This Blog is a Little "Dirty"

Eklund Consultant Todd Battaglia writes about physical locations in education and how that can affect our influence on our students and colleagues.

As I was vacuuming the house the other day, I started to notice where the vacuum cleaner made the most noise.  The clickity-clack of dirt going through the machine.  The satisfying sound of vacuuming. In front of the couch, the area around the door to the master bedroom, the kitchen, all seemed to be the places where the most dirt had gathered.  These are my family’s common spaces; the places where we leave our footprints, where we spend our time.  These are the areas where the dirt is, where we grow our life together.

As I continued to vacuum, I thought about the idea of where we live as educators.  A simple fact is that we probably spend more awake time in our classrooms and school offices per week than in any other one place besides asleep in bed.  In that space, where are the most footprints?  Behind a desk?

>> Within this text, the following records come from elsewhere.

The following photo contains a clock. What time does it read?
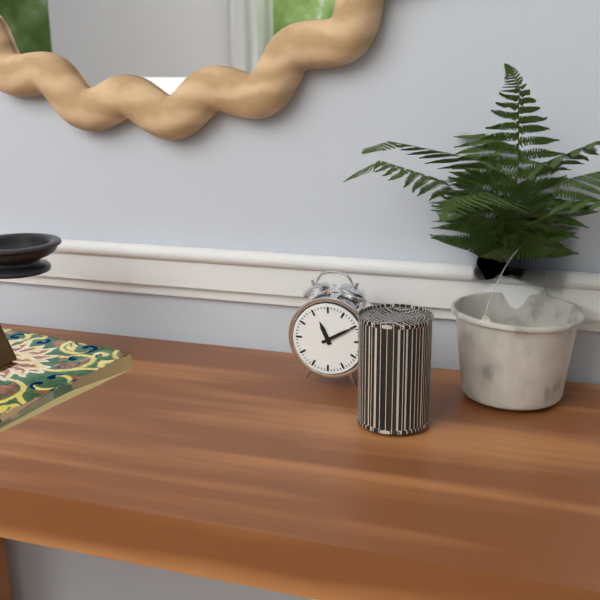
11:10
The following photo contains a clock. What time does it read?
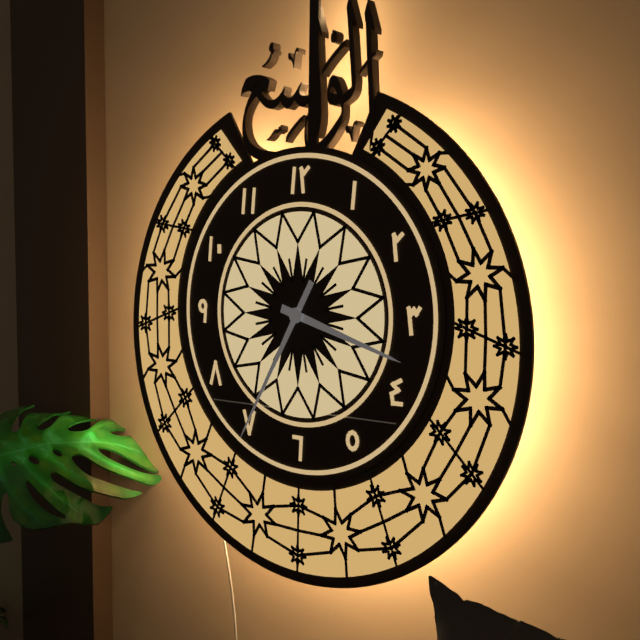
3:35
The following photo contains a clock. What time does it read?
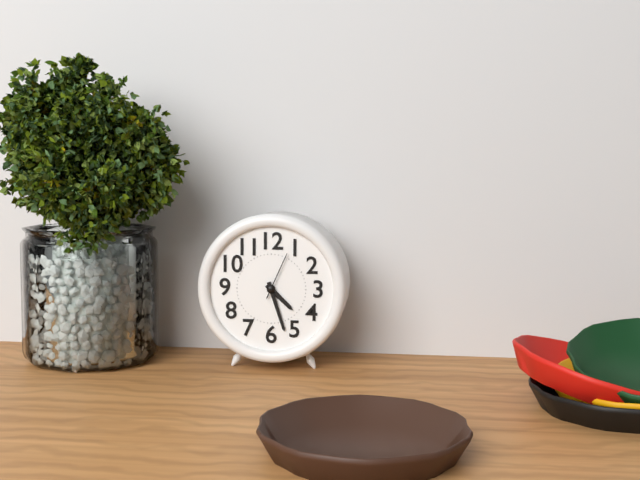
4:27
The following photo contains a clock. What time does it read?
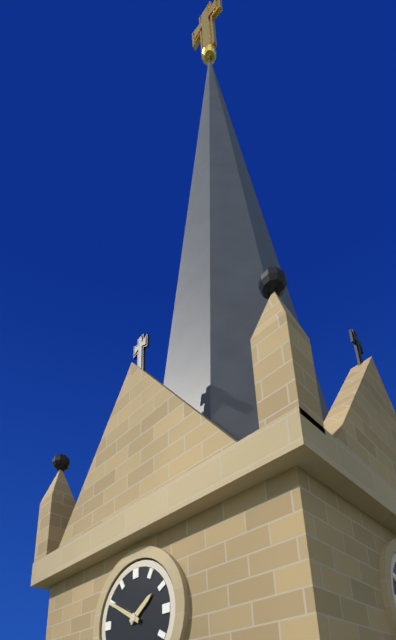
1:50
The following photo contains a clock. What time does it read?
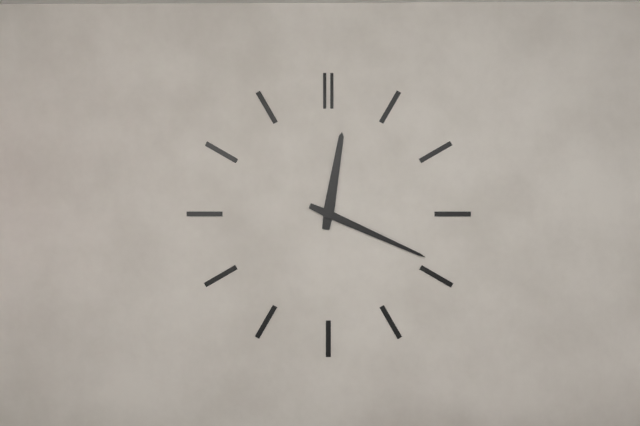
12:19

Behind the lectern?  In the front of the class by the whiteboard or smartboard?

Where we leave our footprints is important.  When we work as educators, we leave behind several types of footprints – influence, voice, information, direction.  It is important that these are spread out to maximize our coverage.  Often times, educators can get stuck in ruts that keep us stationary – too much lecturing, too much time spent in our offices – and take away our potential influence to all. 

Teachers can become too reliant on one style of teaching.  Lecturing, small-group work, individual seat work all put the the teacher in a “place.”  Whether that place be behind a lectern, behind one of the those cool, semicircle desks with the cutout, or behind the “teacher’s desk,” a teacher can spend too much time in one location.  Spread out the footprints. 

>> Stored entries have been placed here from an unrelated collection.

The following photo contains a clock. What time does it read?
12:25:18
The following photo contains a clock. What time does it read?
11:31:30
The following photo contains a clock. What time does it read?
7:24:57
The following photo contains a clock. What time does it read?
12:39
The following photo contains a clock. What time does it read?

Educators should also be spreading footprints throughout the school building.  While in teacher education classes, I was often told to “stay out of the teachers’ lounge.”  Apparently, one could find the wrong type of “dirt” in there.  I have found through my work with Eklund Consulting that schools with positive culture often have fun, interesting, and informative staff lounges that inspire and encourage colleagues to gather for emotional wellness and communication.  These are two areas that often score low on our School Workplace Satisfaction Survey.  Also, how many footprints do we leave in other educators’ classrooms?  Watching other educators work, can be an invigorating and informative time for the educator coming to watch a colleague, rather than an evaluation or critique of the educator being watched.  

One of my favorite phrases shared with building administrators is “They hired you to work in a school, not an office.”  Administrators can become stagnant at the computer and in the paperwork of the job.  An answer to revitalizing work and culture in a building can be as simple as motion.  Get out of the office; see your teachers work in a non-evaluative moment; meet kids in their environment, leave some footprints in their world.  It gives an opportunity to grow something together.

There is another blog to be written about the type of dirt our feet leave behind and how to fertilize that dirt to make our little flowers grow.  I even branched out into that a a few times here (see that – branched), but I’m really interested in the location of your footprints.  Where do they collect?